Among the bellwether businesses in this category are existing beauty giants that have moved towards skincare (L’Oréal, Estée Lauder), alongside newer players like Goop, Gwyneth Paltrow’s wellness and lifestyle company, which doubles as an e-commerce platform for beauty, wellness, and anti-aging products and services. As of now, it’s valued at $250 million and is expanding internationally (this is in spite of criticisms that Goop peddles products based on pseudoscience, and recently settled a $145,000 consumer protection lawsuit over one of its most infamous items, “yoni eggs” meant for the vagina).

The second biggest sector is “Healthy Eating, Nutrition & Weight Loss,” which accounts for $702 billion of the market, per the institute. It makes sense, therefore, that weight loss companies and programs are rebranding towards wellness and “holistic” approaches to health, rather than focusing marketing purely on weight loss. A recent example of this (mostly superficial) rebranding move came from the company formerly known as Weight Watchers, which announced in September that it would henceforth be known as “WW,” alongside the new tagline “Wellness That Works™.” With the change, WW rolled out several wellness-related features, including some that are not directly related to weight loss (a partnership with meditation app Headspace, and a “healthy habit” program for users who don’t want to focus on weight loss), but the core Weight Watchers program and its metrics of success or failure remain intact.

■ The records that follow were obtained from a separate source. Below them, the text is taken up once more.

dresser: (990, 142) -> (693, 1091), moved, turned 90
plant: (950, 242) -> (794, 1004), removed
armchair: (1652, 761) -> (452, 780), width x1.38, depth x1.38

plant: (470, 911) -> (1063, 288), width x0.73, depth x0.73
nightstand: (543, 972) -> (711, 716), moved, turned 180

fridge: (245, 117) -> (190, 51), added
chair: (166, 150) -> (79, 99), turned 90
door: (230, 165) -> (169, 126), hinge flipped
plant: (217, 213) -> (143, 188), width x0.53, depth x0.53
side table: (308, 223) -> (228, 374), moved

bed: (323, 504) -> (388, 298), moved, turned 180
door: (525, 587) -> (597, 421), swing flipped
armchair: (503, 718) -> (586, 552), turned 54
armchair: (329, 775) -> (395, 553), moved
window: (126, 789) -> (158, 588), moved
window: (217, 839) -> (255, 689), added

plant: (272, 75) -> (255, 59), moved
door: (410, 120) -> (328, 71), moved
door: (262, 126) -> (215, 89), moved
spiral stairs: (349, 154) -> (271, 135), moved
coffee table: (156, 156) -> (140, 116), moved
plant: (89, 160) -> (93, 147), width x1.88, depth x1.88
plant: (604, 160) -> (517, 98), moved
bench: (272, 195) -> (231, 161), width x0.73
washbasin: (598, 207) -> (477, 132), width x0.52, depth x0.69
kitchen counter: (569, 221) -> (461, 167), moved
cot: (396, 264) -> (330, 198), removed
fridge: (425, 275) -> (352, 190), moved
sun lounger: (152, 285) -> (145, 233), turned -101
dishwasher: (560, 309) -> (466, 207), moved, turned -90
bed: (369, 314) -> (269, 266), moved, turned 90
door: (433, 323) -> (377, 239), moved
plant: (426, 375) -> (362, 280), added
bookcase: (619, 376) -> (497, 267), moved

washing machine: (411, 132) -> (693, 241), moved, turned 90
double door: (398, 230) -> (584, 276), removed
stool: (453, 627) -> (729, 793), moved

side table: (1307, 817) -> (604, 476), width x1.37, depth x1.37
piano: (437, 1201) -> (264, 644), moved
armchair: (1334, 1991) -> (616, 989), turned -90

Indeed, it’s no surprise that other, more niche industries are attempting to align themselves with a growing demand for wellness. The Glossy reports that over the past few years, the wearable industry—which previously focused on performance—has pivoted towards a more holistic approach to health. New brands like Bellabeat, Oura, and Motiv have the usual sleep and pedometer functions, but also offer things like guided meditation and menstrual tracking. Likewise, sex products are rejiggering their offerings—like vaginal washes and lubes—to address sexual and personal health. New formulations by companies like Nécessaire are aligning with wellness by adhering to “clean beauty” standards by like only using natural, non-irritating, and pH-optimized ingredients. The legal weed industry is also adopting the branding and language of wellness to sell products.

In any case, the wellness industry itself does not seem to be slowing down: its expenditures are over half as large as total global health expenditures ($7.3 trillion), and it alone accounts for 5.3% of global economic output. Still, it remains to be seen whether jumping on the wellness bandwagon will serve parallel industries in the long term.